Acredito que São Paulo – com o porto mais importante (Santos), dois dos mais movimentados aeroportos (Cumbica e Viracopos) e o maior parque manufatureiro do País – tenha o potencial e a responsabilidade de liderar as transformações necessárias nos transportes brasileiros. Visando contribuir para o avanço dessa agenda estratégica, realizamos o evento, organizado pela Diretoria Jurídica do Ciesp, “Infraestrutura, Indústria e Concorrência: Caminhos para uma Política de Estado na Logística Nacional”.
Reiterando o que salientei na ocasião, reforço minha convicção de que precisamos encontrar soluções inovadoras e colaborativas para superar gargalos históricos e consolidar um modelo logístico e de transportes mais eficiente, sustentável e eficaz. Não se trata de um tema periférico, mas sim de um fator relevante para nossa inserção mais competitiva em todos os mercados globais.
Quando falamos da movimentação de cargas, o País ainda depende muito do modal rodoviário, que responde por cerca de 65% do total. Tal predominância, considerando as dimensões continentais do nosso território, representa altos custos por tonelada/quilômetro rodado e compromete a rentabilidade das empresas.

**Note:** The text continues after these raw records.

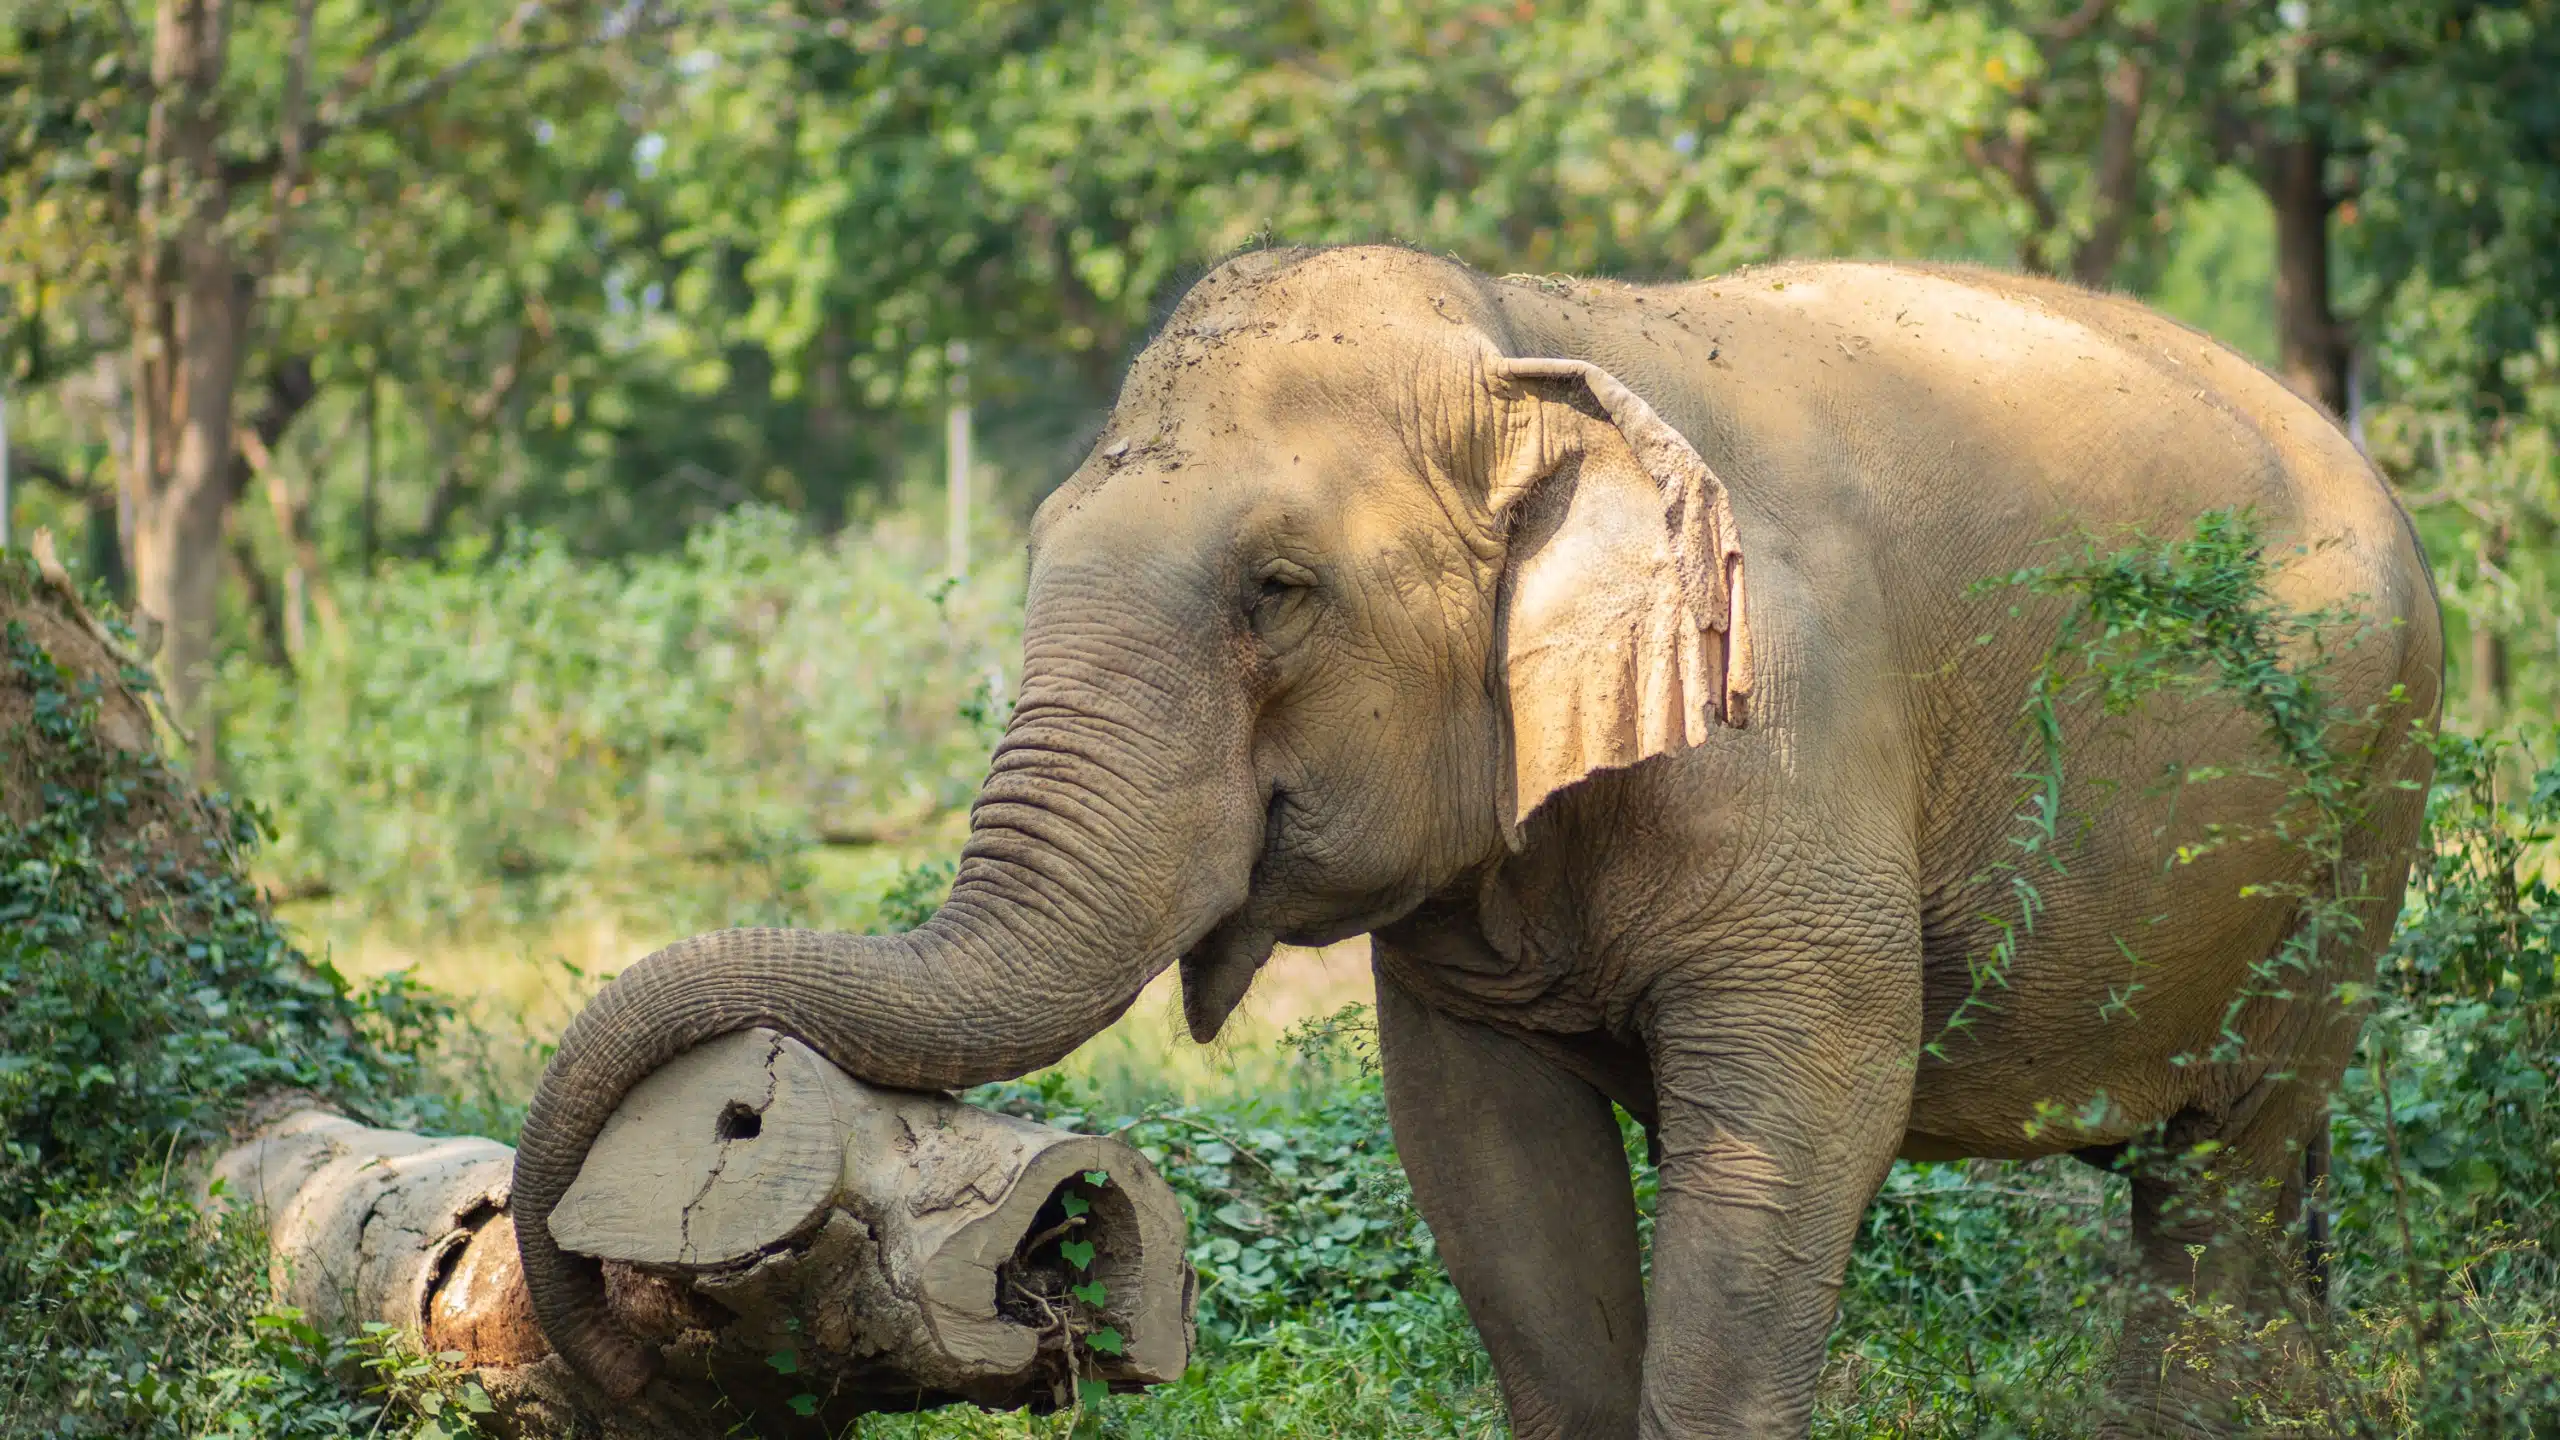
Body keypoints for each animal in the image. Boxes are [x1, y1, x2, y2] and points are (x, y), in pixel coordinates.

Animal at [504, 240, 2437, 1424]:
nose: (740, 1108)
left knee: (2228, 1160)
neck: (1520, 335)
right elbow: (1491, 1177)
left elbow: (1796, 1131)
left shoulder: (1793, 743)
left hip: (2366, 800)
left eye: (1277, 593)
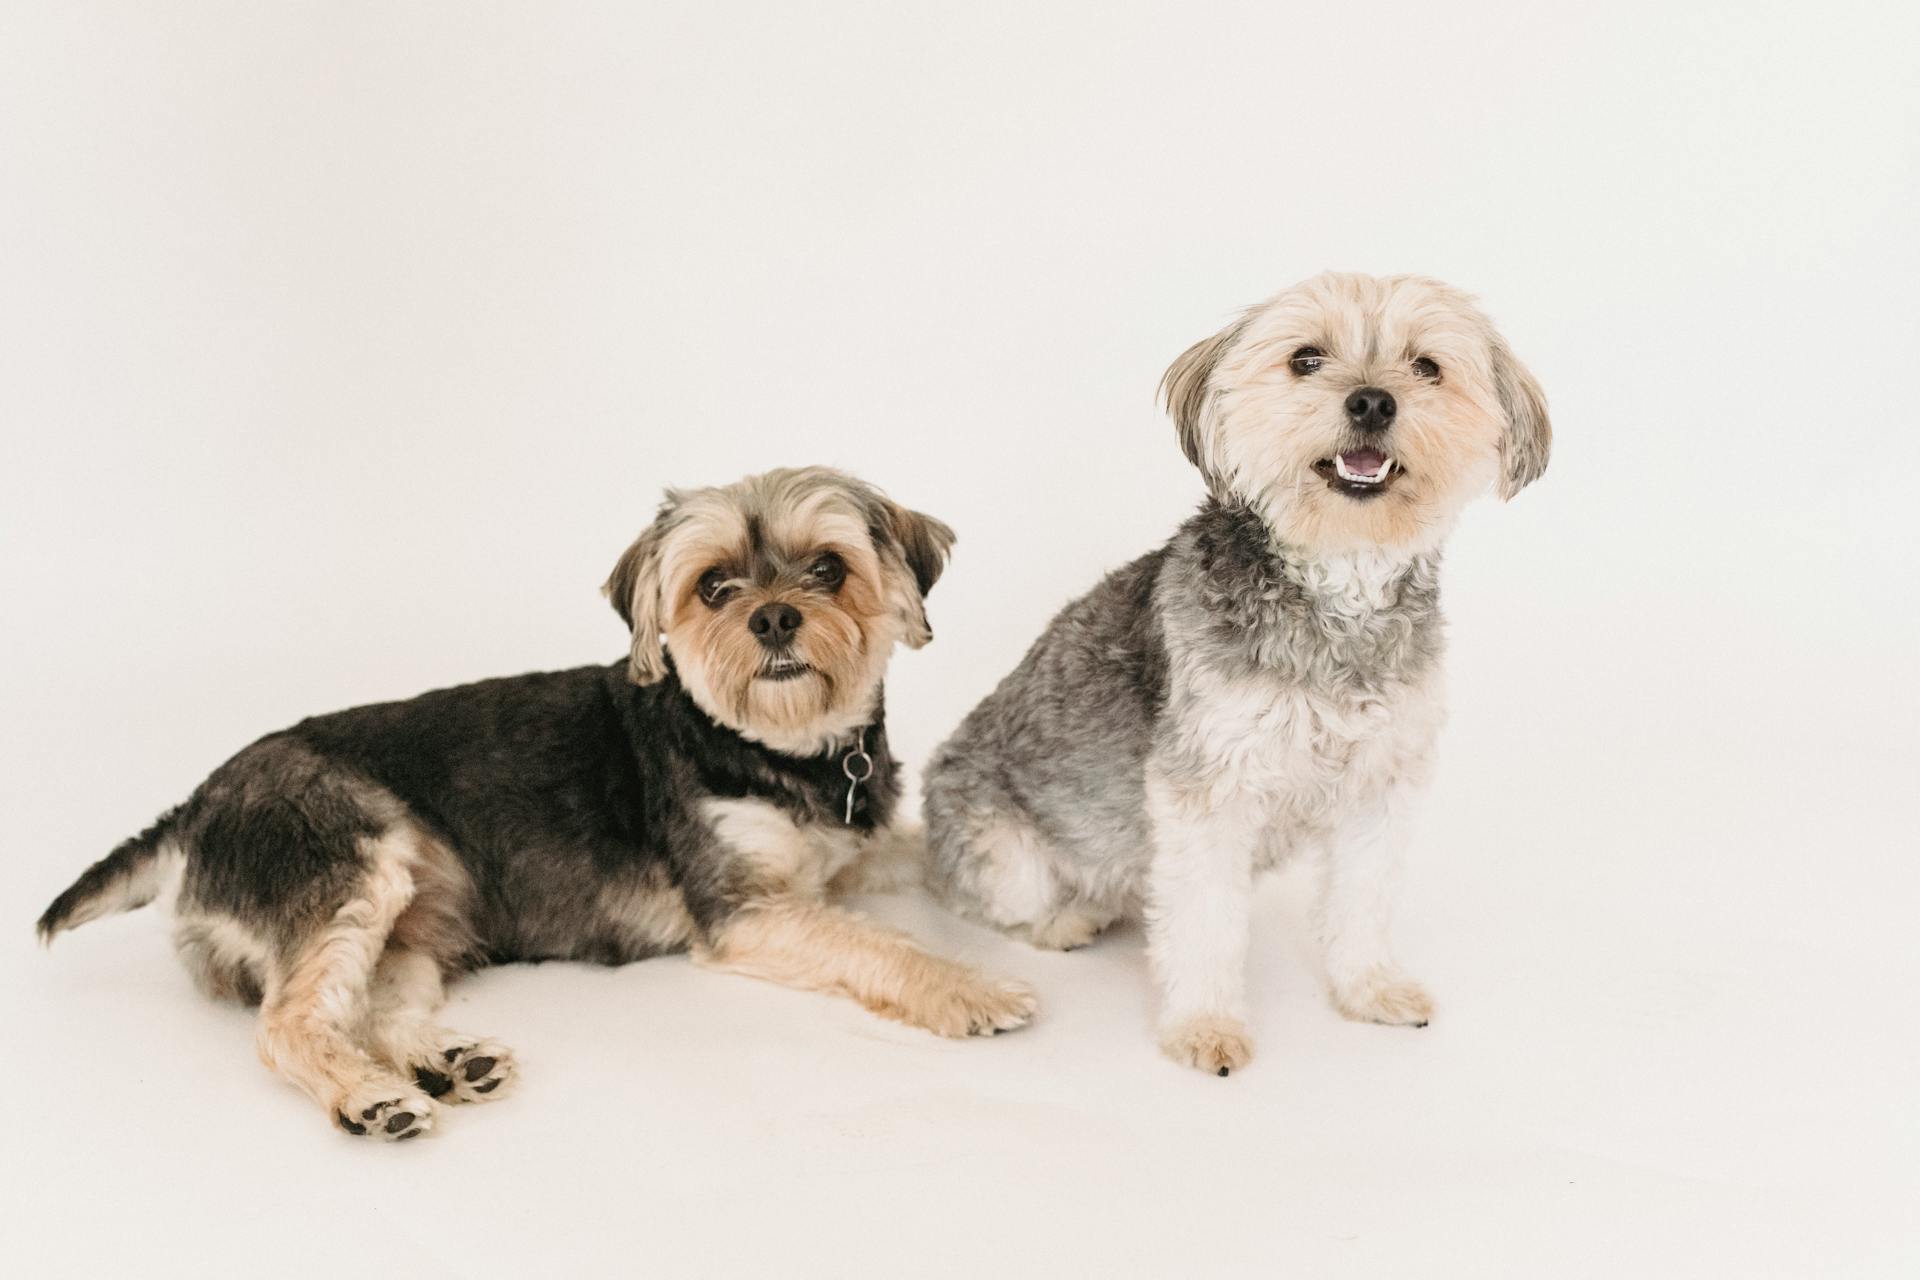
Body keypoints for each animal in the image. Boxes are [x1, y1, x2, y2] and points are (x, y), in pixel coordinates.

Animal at [921, 276, 1551, 1074]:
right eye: (1306, 358)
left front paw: (1369, 987)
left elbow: (1364, 900)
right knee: (986, 900)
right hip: (1004, 857)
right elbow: (1206, 924)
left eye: (1427, 367)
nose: (1373, 402)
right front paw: (1205, 1024)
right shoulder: (1207, 789)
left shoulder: (1381, 782)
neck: (1337, 588)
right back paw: (1068, 918)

Pior: muitas rodovias estão malconservadas, enquanto investimentos em ferrovias e hidrovias seguem tímidos. Soma-se a isso a distância entre os centros industriais e os portos exportadores.
A precariedade logística é um dos itens mais agravantes do “Custo Brasil”, que tanto prejudica nossa indústria, representando uma diferença de R$ 1,7 trilhão por ano em relação ao ônus médio para operar nas nações da Organização para a Cooperação e Desenvolvimento Econômico (OCDE), segundo estudo do Movimento Brasil Competitivo e da Fundação Getúlio Vargas, com apoio do Boston Consulting Group. Ou seja, as empresas carregam um grande peso extra simplesmente por se localizarem no nosso país. Isso precisa mudar.
Merece atenção o alerta de Guilherme Theo Sampaio, diretor-geral da Agência Nacional de Transportes Terrestres (ANTT), ao palestrar em nosso evento, de que a participação das ferrovias no transporte de cargas no Brasil, em torno de 21%, ainda está muito aquém do necessário. Países como os Estados Unidos e a China, com grandes áreas territoriais, como a nossa, já desenvolveram há tempos o transporte multimodal integrado como chave para otimizar recursos, reduzir impactos ambientais e aumentar a previsibilidade das operações logísticas.
Considerando os nossos gargalos e desafios nessa questão crucial, vejo com bons olhos o fato de o Governo Federal ter desencadeado o Plano Nacional de Ferrovias, abrangendo concessões em diversas regiões estratégicas. Porém, é essencial que o programa avance e tenha coerência e continuidade. Este alerta é pertinente, pois são numerosas as obras de infraestrutura abandonadas ao longo de décadas, em quase todas as regiões brasileiras.
Por isso, endosso as palavras de Helcio Honda, diretor jurídico do Ciesp, também proferidas no evento, ao destacar que a descontinuidade de projetos, provocada por mudanças de governo e de prioridades, gera insegurança jurídica e afasta investimentos. Precisamos, com urgência, transformar infraestrutura em uma política de Estado, acima de ciclos eleitorais. Somente assim conseguiremos gerar previsibilidade e atrair o capital necessário para destravar nossa estrutura logística.
No Ciesp e na Fiesp, temos procurado colaborar ativamente com esse processo, propondo políticas públicas, gerando discussões e engajamento e demonstrando o quanto esse tema é decisivo para o Brasil. Uma de nossas principais contribuições no âmbito dessa agenda é o trabalho da Câmara de Conciliação, Mediação e Arbitragem das duas entidades. Oferecemos ferramentas como o Dispute Board, mecanismo preventivo e eficiente para resolver conflitos em contratos de longa duração, justamente o perfil das grandes obras de infraestrutura. É um exemplo concreto de como o setor produtivo pode contribuir para a segurança e a eficiência jurídica dos projetos.
Temos, portanto, um caminho claro: consolidar a infraestrutura como política de Estado, promover a integração inteligente dos modais de transporte, garantir segurança jurídica e fomentar os investimentos privados, por meio de concessões e parcerias público-privadas, em especial na expansão e modernização do modal ferroviário. São medidas que não admitem mais adiamentos. O Brasil precisa de uma logística à altura de sua economia, de seu potencial competitivo e da necessidade de promover robusto crescimento sustentado do PIB.
*Rafael Cervone é o presidente do Centro das Indústrias do Estado de São Paulo (Ciesp) e primeiro vice-presidente da Federação das Indústrias do Estado de São Paulo (Fiesp).